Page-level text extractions
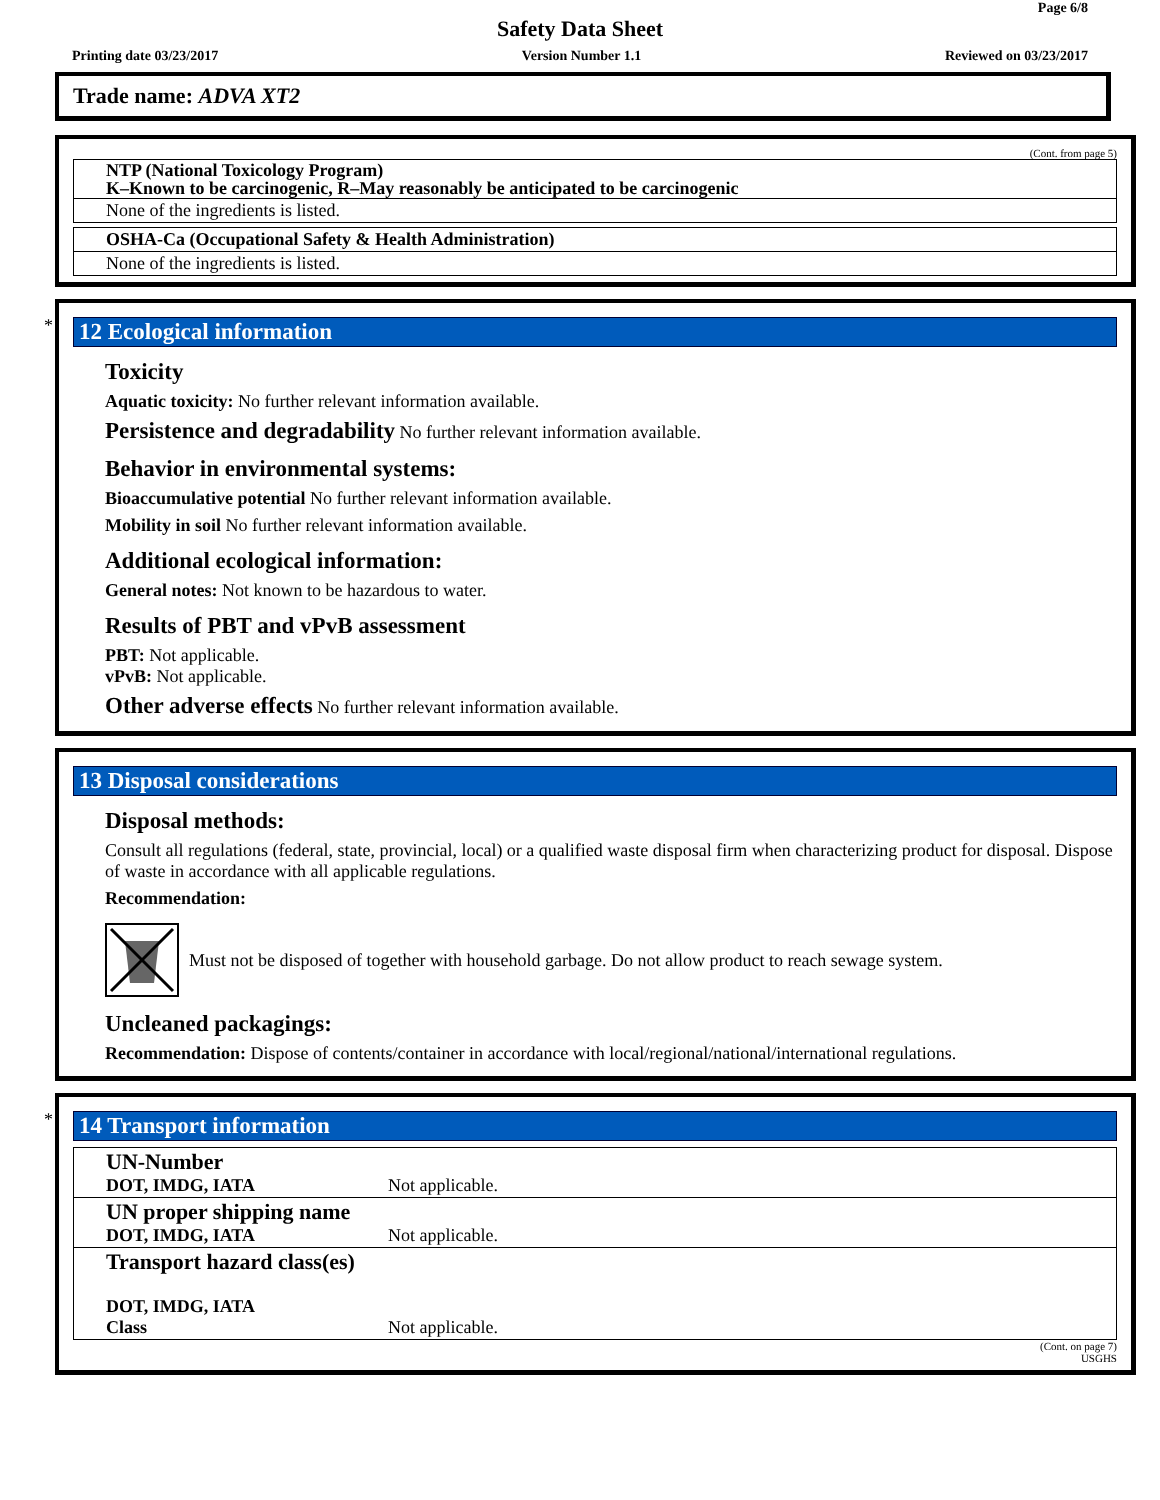Page 6/8
Safety Data Sheet
Printing date 03/23/2017 Version Number 1.1 Reviewed on 03/23/2017
Trade name: ADVA XT2
(Cont. from page 5)
| NTP (National Toxicology Program) K–Known to be carcinogenic, R–May reasonably be anticipated to be carcinogenic |
| None of the ingredients is listed. |
| OSHA-Ca (Occupational Safety & Health Administration) |
| None of the ingredients is listed. |
*
12 Ecological information
Toxicity
Aquatic toxicity: No further relevant information available.
Persistence and degradability No further relevant information available.
Behavior in environmental systems:
Bioaccumulative potential No further relevant information available.
Mobility in soil No further relevant information available.
Additional ecological information:
General notes: Not known to be hazardous to water.
Results of PBT and vPvB assessment
PBT: Not applicable.
vPvB: Not applicable.
Other adverse effects No further relevant information available.
13 Disposal considerations
Disposal methods:
Consult all regulations (federal, state, provincial, local) or a qualified waste disposal firm when characterizing product for disposal. Dispose of waste in accordance with all applicable regulations.
Recommendation:
Must not be disposed of together with household garbage. Do not allow product to reach sewage system.
Uncleaned packagings:
Recommendation: Dispose of contents/container in accordance with local/regional/national/international regulations.
*
14 Transport information
| UN-Number DOT, IMDG, IATA | Not applicable. |
| UN proper shipping name DOT, IMDG, IATA | Not applicable. |
| Transport hazard class(es) DOT, IMDG, IATA Class | Not applicable. |
(Cont. on page 7)
USGHS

Exercise details: Your answer must be an exact copy of the entries above, with no pictures in it.

Exercise output:
Page 6/8
Safety Data Sheet
Printing date 03/23/2017 Version Number 1.1 Reviewed on 03/23/2017
Trade name: ADVA XT2
(Cont. from page 5)
| NTP (National Toxicology Program) K–Known to be carcinogenic, R–May reasonably be anticipated to be carcinogenic |
| None of the ingredients is listed. |
| OSHA-Ca (Occupational Safety & Health Administration) |
| None of the ingredients is listed. |
*
12 Ecological information
Toxicity
Aquatic toxicity: No further relevant information available.
Persistence and degradability No further relevant information available.
Behavior in environmental systems:
Bioaccumulative potential No further relevant information available.
Mobility in soil No further relevant information available.
Additional ecological information:
General notes: Not known to be hazardous to water.
Results of PBT and vPvB assessment
PBT: Not applicable.
vPvB: Not applicable.
Other adverse effects No further relevant information available.
13 Disposal considerations
Disposal methods:
Consult all regulations (federal, state, provincial, local) or a qualified waste disposal firm when characterizing product for disposal. Dispose of waste in accordance with all applicable regulations.
Recommendation:
Must not be disposed of together with household garbage. Do not allow product to reach sewage system.
Uncleaned packagings:
Recommendation: Dispose of contents/container in accordance with local/regional/national/international regulations.
*
14 Transport information
| UN-Number DOT, IMDG, IATA | Not applicable. |
| UN proper shipping name DOT, IMDG, IATA | Not applicable. |
| Transport hazard class(es) DOT, IMDG, IATA Class | Not applicable. |
(Cont. on page 7)
USGHS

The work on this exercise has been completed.